WORK TASK 1 |
Based on the passage on colonic polyps in children, mark each statement (a), (b), (c) yes or no, and quote the words that decide it. (a) Juvenile polyps make up as much as 85% of cases in children and adolescents. (b) Recurrent colonic polyps are common in children. (c) Doing the ultrasound after colonic enema preparation lowers the detection rate.
WORK TASK 2 |
List every factor that the passage on colonic polyps in children gives to explain false-negative ultrasonographic results.

Histologically, in children and adolescents, juvenile polyps (hamartomas) represent up to 85% of all cases, less than 10 % are adenomas, and only 3 % are hyperplastic(11). When an adenomatous polyp occurs during histology examination, mainly in older children and adolescents, one should take into account the actual guidelines for evaluation, management and follow-up, as part of a careful evaluation of polyposis syndrome(12,13).

The best way to evaluate colonic polyp in children is colonoscopy under deep sedation that enables in the meantime the safe removal and subsequently the microscopic analysis(14). Recurrent colonic polyps are regarded as rare in children, only 17% of single polyps having a relapse in the following years(15). Only patients having more than three juvenile polyps and a positive family history of colonic polyposis should be evaluated every two or three years in terms of colorectal cancer; even though the polyp itself is not malignant, the syndrome is associated with a higher incidence of colorectal neoplasia(12). The use of colonoscopy in young children takes into account the risk of sedation side effects and the particular narrow size of the colonic lumen that makes a great burden for the endoscopist. Previous experience showed that predicting the polyp’s location before colonoscopy helps the success of the procedure. This is why abdominal ultrasonography has been attributing an important role as a primary screening test for predicting the polyps’ location in the intestinal tract, being both safe and accurate(7). Most of the false-negative ultrasonographic results are explained by small polyp size, examinator experience and training, and by the rectal localization of the polyps. The rate of detection is increased if the exam is performed after colonic enema preparation, with an ultrasonographic diagnosis in up to 97% cases; our patient underwent abdominal ultrasonography after the initiation of the bowel preparation for colonoscopy and the polyp was successfully detected prior to colonoscopy.

EXTRACTED RECORDS |
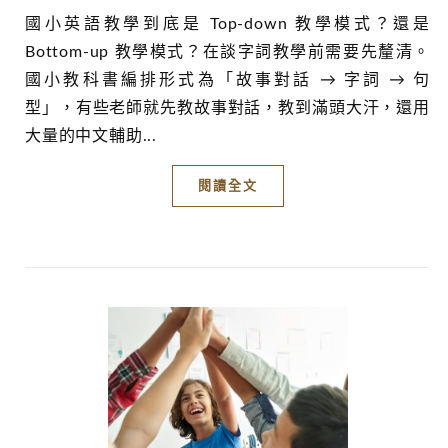
國小英語教學到底是 Top-down 教學模式？還是
Bottom-up 教學模式？在談字詞教學前需要先釐清。
國小教科書編排形式為「故事對話 → 字詞 → 句
型」，有些老師就先教故事對話，教到滿頭大汗，還用
大量的中文輔助...
閱讀全文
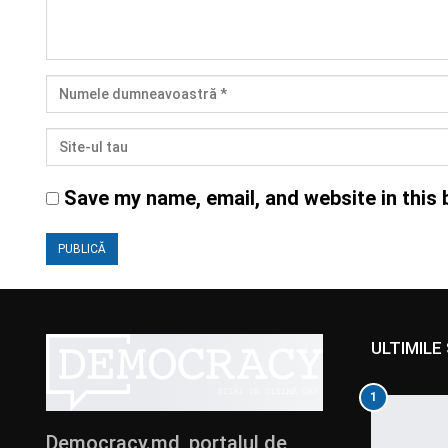
Save my name, email, and website in this 
ULTIMILE 
1
Democracy.md, portalul de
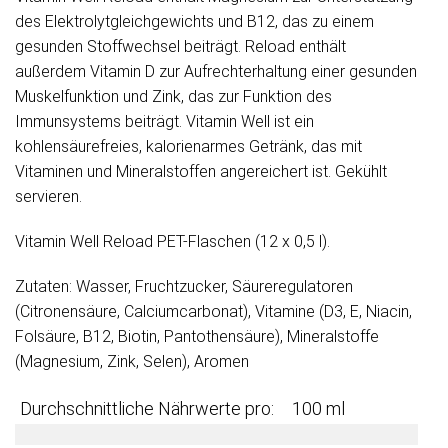
des Elektrolytgleichgewichts und B12, das zu einem
gesunden Stoffwechsel beiträgt. Reload enthält
außerdem Vitamin D zur Aufrechterhaltung einer gesunden
Muskelfunktion und Zink, das zur Funktion des
Immunsystems beiträgt. Vitamin Well ist ein
kohlensäurefreies, kalorienarmes Getränk, das mit
Vitaminen und Mineralstoffen angereichert ist. Gekühlt
servieren.
Vitamin Well Reload PET-Flaschen (12 x 0,5 l).
Zutaten: Wasser, Fruchtzucker, Säureregulatoren
(Citronensäure, Calciumcarbonat), Vitamine (D3, E, Niacin,
Folsäure, B12, Biotin, Pantothensäure), Mineralstoffe
(Magnesium, Zink, Selen), Aromen
Durchschnittliche Nährwerte pro:
100 ml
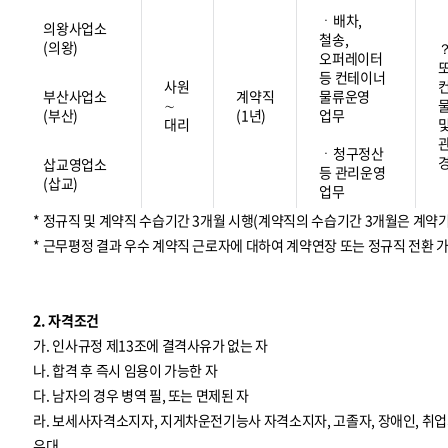
ㆍ배차,
의왕사업소
철송,
(의왕)
오퍼레이터
등 컨테이너
사원
부산사업소
계약직
물류운영
∼
(부산)
(1년)
업무
대리
ㆍ청구정산
삽교영업소
등 관리운영
(삽교)
업무
* 정규직 및 계약직 수습기간 3개월 시행(계약직의 수습기간 3개월은 계약
* 근무평정 결과 우수 계약직 근로자에 대하여 계약연장 또는 정규직 전환 
2. 자격조건
가. 인사규정 제13조에 결격사유가 없는 자
나. 합격 후 즉시 임용이 가능한 자
다. 남자의 경우 병역 필, 또는 면제된 자
라. 보세사자격소지자, 지게차운전기능사 자격소지자, 고졸자, 장애인, 
우대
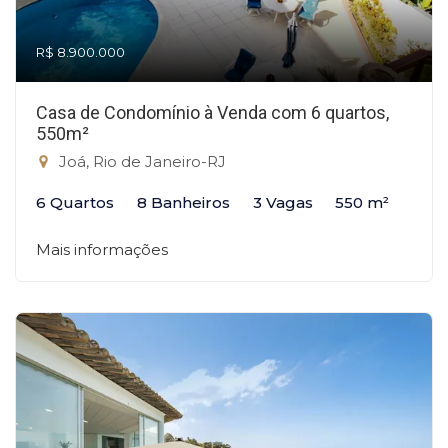
R$ 8.900.000
Casa de Condomínio à Venda com 6 quartos,
550m²
Joá, Rio de Janeiro-RJ
6 Quartos
8 Banheiros
3 Vagas
550 m²
Mais informações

YOUR RESPONSE 1 |
(a) Yes: "juvenile polyps (hamartomas) represent up to 85% of all cases"
(b) No: "Recurrent colonic polyps are regarded as rare in children"
(c) No: "The rate of detection is increased if the exam is performed after colonic enema preparation"

YOUR RESPONSE 2 |
- small polyp size
- examinator experience and training
- the rectal localization of the polyps